### What is required:
Include the line with "middle tip: (862, 407)" and every line before it in the entries below, echoed exactly, but not the pictures.

### The input:
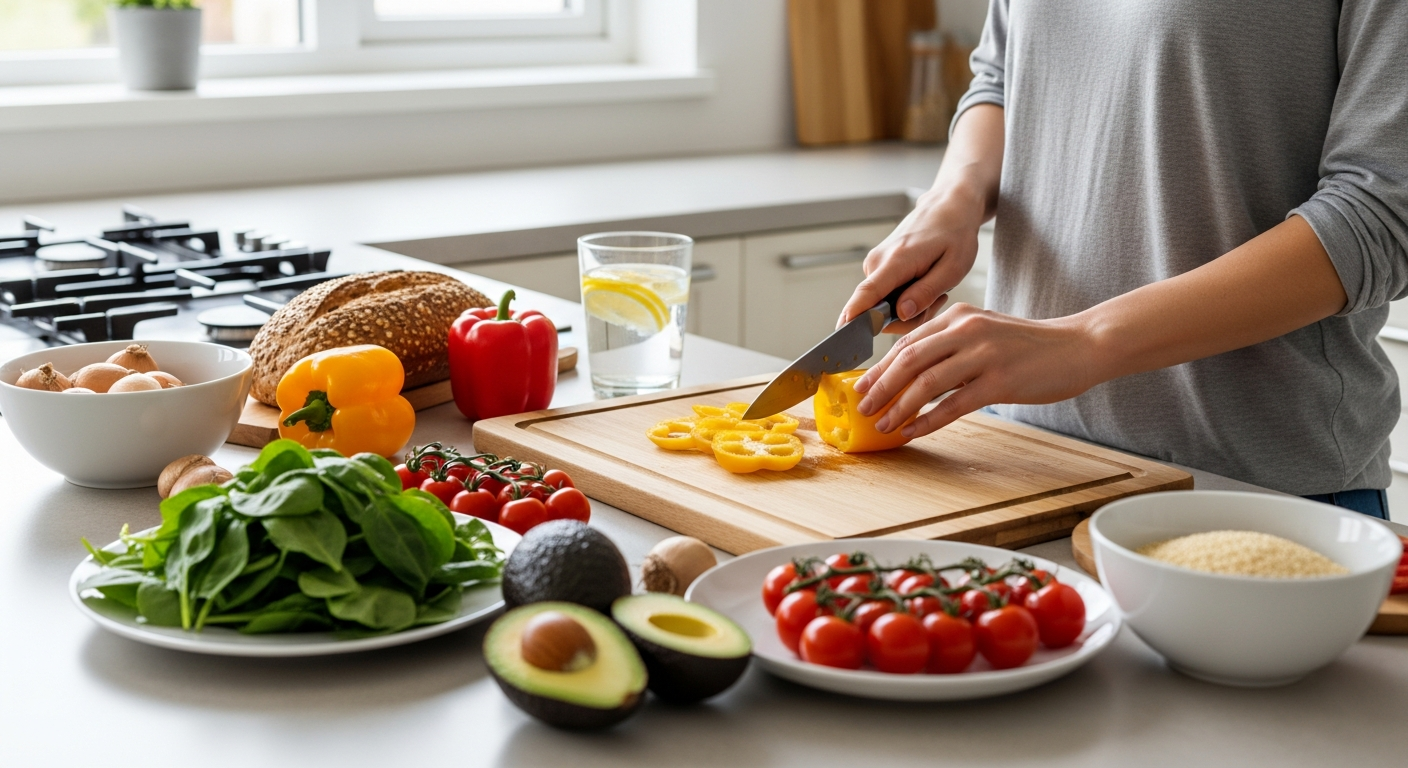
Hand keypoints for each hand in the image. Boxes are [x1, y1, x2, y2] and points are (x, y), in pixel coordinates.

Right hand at [837, 189, 986, 333]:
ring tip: (934, 288)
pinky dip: (906, 298)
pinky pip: (886, 295)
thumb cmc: (954, 234)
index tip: (843, 335)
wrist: (947, 208)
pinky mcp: (877, 267)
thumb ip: (925, 293)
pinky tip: (924, 283)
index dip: (854, 316)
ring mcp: (875, 264)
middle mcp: (877, 263)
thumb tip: (901, 313)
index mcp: (896, 261)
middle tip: (938, 300)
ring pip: (884, 306)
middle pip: (879, 310)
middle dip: (908, 317)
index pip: (866, 294)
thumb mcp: (953, 267)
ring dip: (910, 307)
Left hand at [852, 304, 1101, 437]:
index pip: (906, 342)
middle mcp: (966, 329)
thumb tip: (910, 374)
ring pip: (926, 383)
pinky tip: (913, 432)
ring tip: (883, 424)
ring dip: (899, 407)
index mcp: (958, 316)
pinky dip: (928, 421)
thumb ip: (949, 346)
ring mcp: (983, 354)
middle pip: (908, 360)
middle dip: (880, 387)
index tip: (861, 385)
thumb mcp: (983, 332)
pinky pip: (953, 405)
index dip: (879, 367)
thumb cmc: (1028, 347)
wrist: (1077, 347)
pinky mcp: (1000, 380)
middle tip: (862, 407)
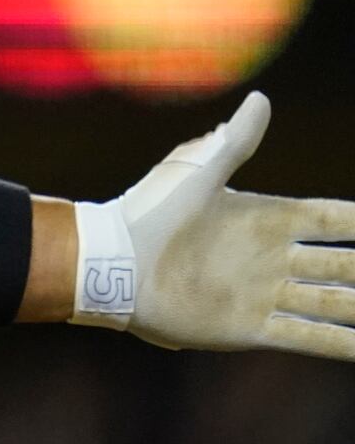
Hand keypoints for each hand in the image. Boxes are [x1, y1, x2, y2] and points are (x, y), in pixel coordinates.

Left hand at [74, 91, 354, 358]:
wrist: (112, 264)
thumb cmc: (149, 211)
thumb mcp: (196, 171)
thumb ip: (233, 142)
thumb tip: (261, 100)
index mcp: (266, 218)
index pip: (332, 218)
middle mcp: (274, 258)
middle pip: (344, 263)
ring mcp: (266, 293)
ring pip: (336, 303)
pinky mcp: (251, 326)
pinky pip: (310, 337)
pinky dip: (343, 344)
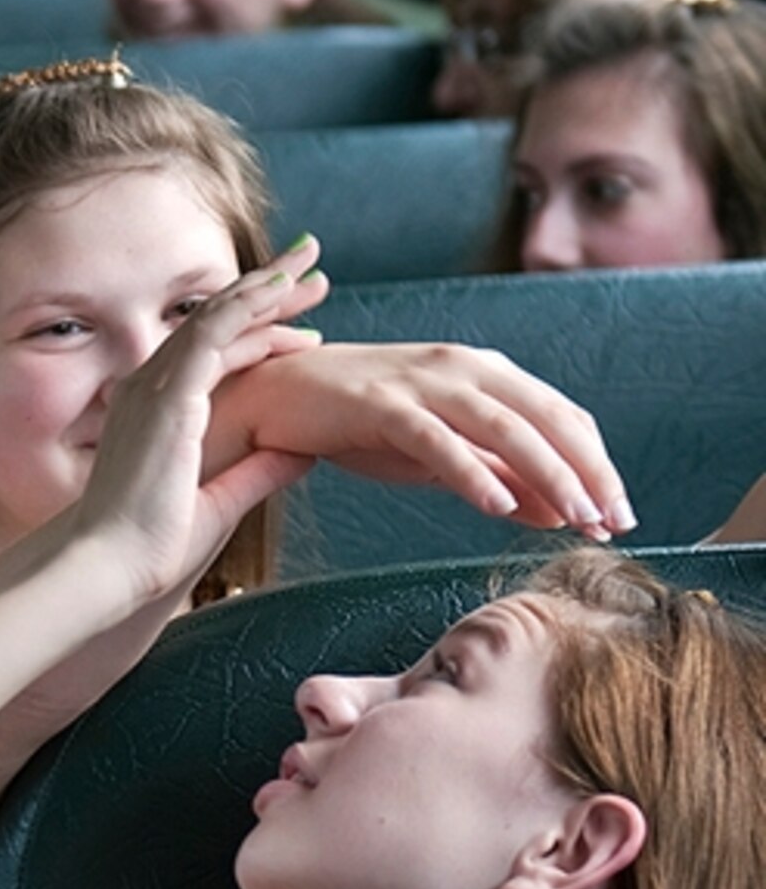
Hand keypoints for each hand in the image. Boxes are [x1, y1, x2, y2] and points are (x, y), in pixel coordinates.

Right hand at [67, 238, 322, 601]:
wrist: (108, 565)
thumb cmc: (151, 549)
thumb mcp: (222, 501)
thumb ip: (259, 471)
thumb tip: (304, 451)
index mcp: (156, 414)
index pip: (211, 355)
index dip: (256, 329)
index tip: (298, 320)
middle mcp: (148, 390)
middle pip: (215, 324)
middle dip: (265, 294)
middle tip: (311, 271)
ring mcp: (154, 387)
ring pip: (218, 318)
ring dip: (267, 291)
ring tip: (312, 273)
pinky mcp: (169, 395)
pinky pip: (213, 333)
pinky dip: (249, 307)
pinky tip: (282, 291)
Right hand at [218, 340, 630, 535]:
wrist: (270, 396)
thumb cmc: (353, 423)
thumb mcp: (436, 454)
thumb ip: (495, 475)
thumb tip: (557, 513)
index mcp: (484, 372)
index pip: (563, 415)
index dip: (598, 463)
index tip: (619, 512)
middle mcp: (463, 367)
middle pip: (547, 418)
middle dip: (589, 471)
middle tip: (615, 521)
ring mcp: (421, 383)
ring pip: (504, 426)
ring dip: (548, 473)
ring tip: (576, 516)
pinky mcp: (380, 404)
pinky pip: (437, 440)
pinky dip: (472, 471)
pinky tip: (498, 504)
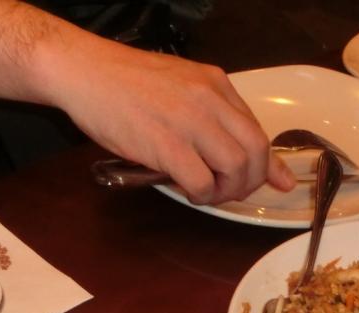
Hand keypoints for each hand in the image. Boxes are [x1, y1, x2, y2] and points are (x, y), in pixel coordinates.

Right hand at [52, 40, 295, 204]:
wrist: (83, 71)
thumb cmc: (126, 83)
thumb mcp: (180, 87)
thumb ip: (213, 115)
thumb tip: (234, 141)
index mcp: (216, 84)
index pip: (258, 129)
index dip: (268, 163)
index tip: (275, 182)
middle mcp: (210, 100)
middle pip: (256, 151)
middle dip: (251, 181)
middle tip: (230, 191)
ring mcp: (190, 121)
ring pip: (236, 169)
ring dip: (227, 191)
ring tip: (207, 191)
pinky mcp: (167, 144)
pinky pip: (203, 182)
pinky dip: (202, 195)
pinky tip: (188, 190)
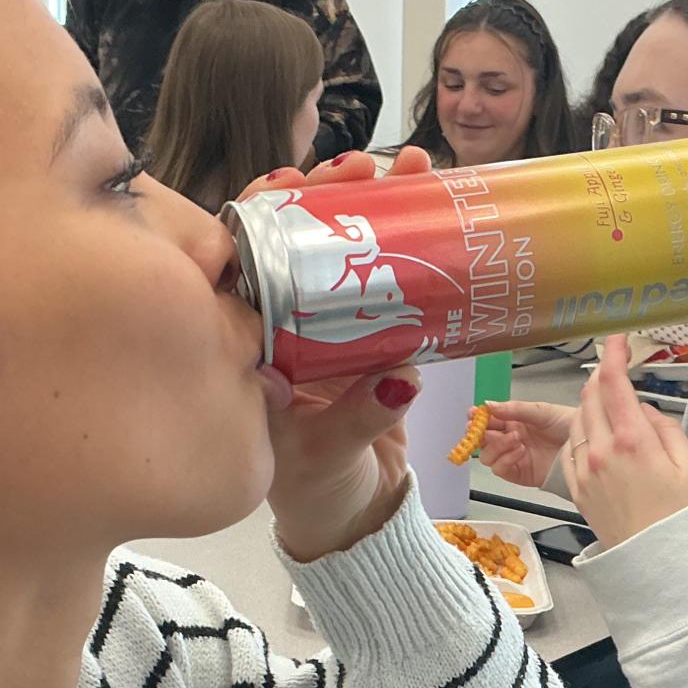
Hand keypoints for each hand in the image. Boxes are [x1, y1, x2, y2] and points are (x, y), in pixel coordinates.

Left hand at [251, 146, 436, 559]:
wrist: (354, 520)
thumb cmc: (316, 492)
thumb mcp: (325, 456)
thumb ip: (359, 417)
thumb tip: (399, 374)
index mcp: (252, 341)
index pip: (250, 257)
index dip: (269, 212)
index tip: (296, 180)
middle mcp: (287, 323)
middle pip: (305, 239)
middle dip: (337, 195)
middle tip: (369, 167)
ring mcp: (333, 325)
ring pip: (352, 250)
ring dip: (382, 206)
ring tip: (416, 170)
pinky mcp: (378, 336)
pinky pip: (393, 280)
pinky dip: (415, 245)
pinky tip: (437, 207)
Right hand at [481, 401, 577, 488]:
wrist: (584, 446)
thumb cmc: (567, 426)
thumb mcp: (540, 411)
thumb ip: (513, 409)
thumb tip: (488, 405)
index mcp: (513, 421)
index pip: (486, 420)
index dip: (477, 418)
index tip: (474, 414)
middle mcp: (509, 439)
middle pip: (482, 439)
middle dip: (479, 433)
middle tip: (483, 428)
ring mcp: (512, 457)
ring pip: (487, 455)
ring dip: (496, 445)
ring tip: (515, 438)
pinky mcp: (518, 473)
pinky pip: (500, 469)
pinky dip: (505, 459)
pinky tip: (519, 450)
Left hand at [562, 335, 687, 547]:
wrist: (660, 566)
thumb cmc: (681, 518)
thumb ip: (663, 427)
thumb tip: (641, 409)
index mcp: (633, 441)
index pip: (614, 384)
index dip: (613, 356)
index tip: (617, 341)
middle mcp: (601, 452)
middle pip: (590, 397)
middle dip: (601, 377)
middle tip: (615, 370)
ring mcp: (584, 471)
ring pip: (577, 420)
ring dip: (590, 404)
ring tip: (610, 405)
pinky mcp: (576, 489)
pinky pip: (570, 449)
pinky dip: (581, 433)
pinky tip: (597, 437)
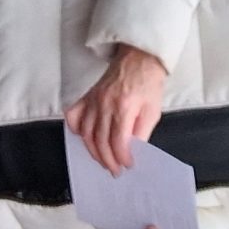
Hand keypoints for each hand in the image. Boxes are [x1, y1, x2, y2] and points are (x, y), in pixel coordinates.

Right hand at [65, 43, 168, 173]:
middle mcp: (105, 104)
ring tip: (103, 160)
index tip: (127, 165)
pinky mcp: (88, 96)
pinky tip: (83, 138)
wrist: (139, 59)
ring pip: (86, 133)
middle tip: (114, 170)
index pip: (118, 141)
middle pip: (100, 141)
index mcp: (124, 107)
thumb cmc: (148, 83)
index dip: (122, 157)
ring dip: (93, 151)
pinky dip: (76, 129)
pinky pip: (75, 115)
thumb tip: (133, 151)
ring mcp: (94, 100)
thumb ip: (143, 132)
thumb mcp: (153, 110)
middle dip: (107, 160)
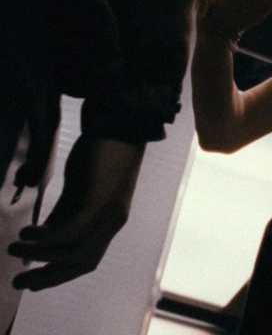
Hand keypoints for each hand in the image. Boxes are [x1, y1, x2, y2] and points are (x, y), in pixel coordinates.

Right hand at [7, 137, 144, 290]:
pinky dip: (47, 238)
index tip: (33, 283)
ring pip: (75, 251)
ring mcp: (108, 213)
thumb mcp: (79, 191)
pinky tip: (27, 234)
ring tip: (13, 248)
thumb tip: (43, 237)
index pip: (86, 259)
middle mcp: (111, 222)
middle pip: (82, 262)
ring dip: (41, 256)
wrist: (120, 126)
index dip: (60, 275)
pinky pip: (72, 229)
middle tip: (18, 283)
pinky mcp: (100, 200)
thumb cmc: (99, 155)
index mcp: (107, 222)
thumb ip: (64, 214)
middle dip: (49, 276)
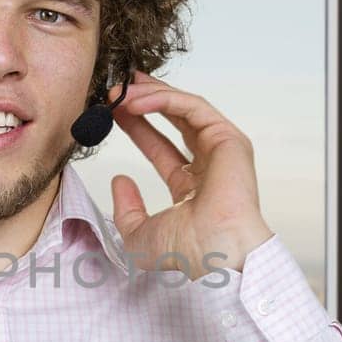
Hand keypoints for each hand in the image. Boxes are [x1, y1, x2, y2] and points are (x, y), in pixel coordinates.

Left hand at [107, 70, 274, 279]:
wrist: (214, 252)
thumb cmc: (187, 252)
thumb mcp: (138, 234)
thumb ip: (126, 209)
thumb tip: (120, 181)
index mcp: (192, 187)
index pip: (160, 147)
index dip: (137, 127)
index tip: (113, 113)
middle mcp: (208, 165)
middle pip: (174, 120)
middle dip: (144, 100)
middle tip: (116, 89)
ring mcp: (220, 149)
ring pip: (183, 109)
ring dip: (150, 95)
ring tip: (120, 92)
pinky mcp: (228, 138)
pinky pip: (193, 107)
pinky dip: (164, 99)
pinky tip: (136, 102)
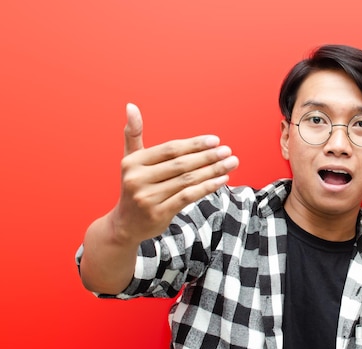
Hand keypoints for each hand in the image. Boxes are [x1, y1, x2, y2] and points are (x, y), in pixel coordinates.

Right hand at [112, 103, 238, 243]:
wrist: (125, 224)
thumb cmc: (135, 187)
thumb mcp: (130, 160)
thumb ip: (133, 134)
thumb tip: (131, 106)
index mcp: (132, 162)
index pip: (170, 149)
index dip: (194, 144)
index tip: (215, 140)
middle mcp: (137, 179)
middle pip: (181, 164)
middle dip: (208, 157)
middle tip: (227, 151)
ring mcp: (147, 197)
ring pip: (187, 180)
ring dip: (212, 171)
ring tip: (231, 163)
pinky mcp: (158, 213)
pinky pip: (188, 196)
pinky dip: (207, 187)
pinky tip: (222, 180)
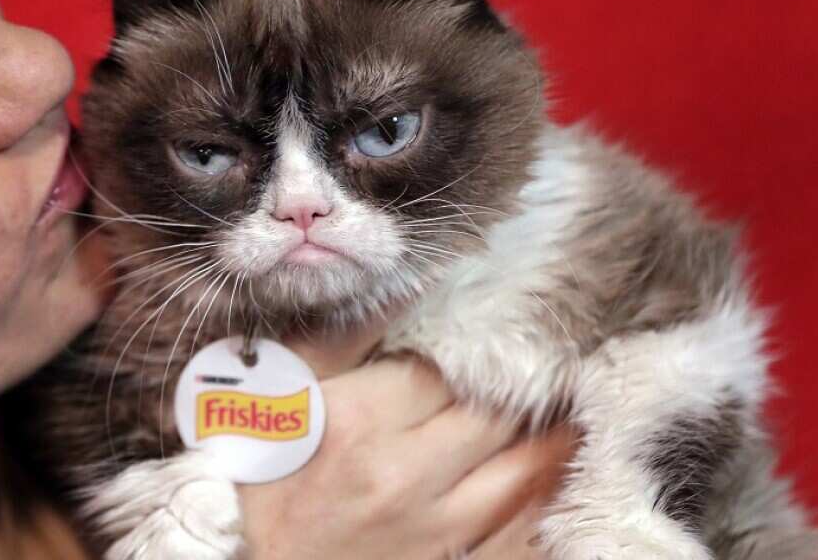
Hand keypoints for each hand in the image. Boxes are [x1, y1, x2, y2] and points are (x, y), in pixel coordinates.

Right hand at [238, 328, 573, 558]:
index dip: (472, 346)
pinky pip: (521, 525)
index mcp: (358, 420)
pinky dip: (546, 490)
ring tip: (571, 403)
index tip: (494, 328)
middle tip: (549, 357)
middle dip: (522, 384)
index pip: (444, 367)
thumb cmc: (257, 470)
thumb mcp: (279, 391)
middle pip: (494, 414)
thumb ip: (341, 336)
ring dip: (552, 433)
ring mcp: (432, 527)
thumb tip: (403, 284)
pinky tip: (557, 463)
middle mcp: (403, 475)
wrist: (245, 558)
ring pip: (526, 469)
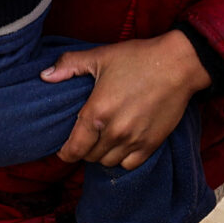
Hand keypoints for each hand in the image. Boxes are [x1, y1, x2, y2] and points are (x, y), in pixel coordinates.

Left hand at [42, 30, 210, 169]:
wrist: (178, 64)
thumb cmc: (138, 58)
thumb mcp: (100, 56)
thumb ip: (69, 65)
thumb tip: (45, 76)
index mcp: (97, 112)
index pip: (74, 148)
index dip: (65, 153)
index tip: (64, 151)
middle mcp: (114, 131)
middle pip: (90, 157)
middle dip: (85, 149)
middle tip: (86, 138)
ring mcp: (134, 140)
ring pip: (109, 162)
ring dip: (103, 155)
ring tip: (103, 141)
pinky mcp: (152, 144)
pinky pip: (130, 165)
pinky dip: (123, 159)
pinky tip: (122, 146)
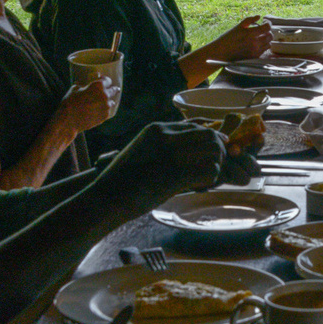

### Response for this exercise:
Hand keypoints for each hand in the image. Boxes are [x1, y1, x2, y2] and points are (x, y), in pixel coordinates.

Right hand at [837, 189, 986, 333]:
ring tip: (934, 288)
pinky dip: (906, 298)
pinky pip: (886, 295)
thumb cmc: (954, 234)
index tip: (843, 335)
wrist: (947, 208)
pinky mcp: (877, 267)
thumb ip: (925, 293)
pinky tip: (924, 283)
index dip: (854, 316)
ring mcp: (875, 264)
middle mcp: (877, 263)
thumb tip: (901, 313)
index mcp: (896, 261)
middle tip: (938, 300)
ring pip: (884, 306)
middle pip: (879, 310)
middle dip: (908, 317)
index pip: (866, 294)
thumb mcp: (953, 267)
ring dip: (910, 307)
Left hand at [852, 304, 1101, 437]:
index pip: (906, 342)
middle mcp: (966, 329)
thumb tip: (910, 374)
ring pip: (926, 383)
pinky tip: (913, 432)
ring tip: (883, 424)
ring dip: (899, 407)
index mcp: (958, 316)
pinky dip: (928, 421)
thumb ip: (949, 346)
ring mcp: (983, 354)
middle pip: (908, 360)
middle dip: (880, 387)
index tip: (861, 385)
thumb mcp: (983, 332)
pinky pip: (953, 405)
index dip: (879, 367)
thumb cmc: (1028, 347)
wrist: (1077, 347)
pinky mcp: (1000, 380)
middle tip: (862, 407)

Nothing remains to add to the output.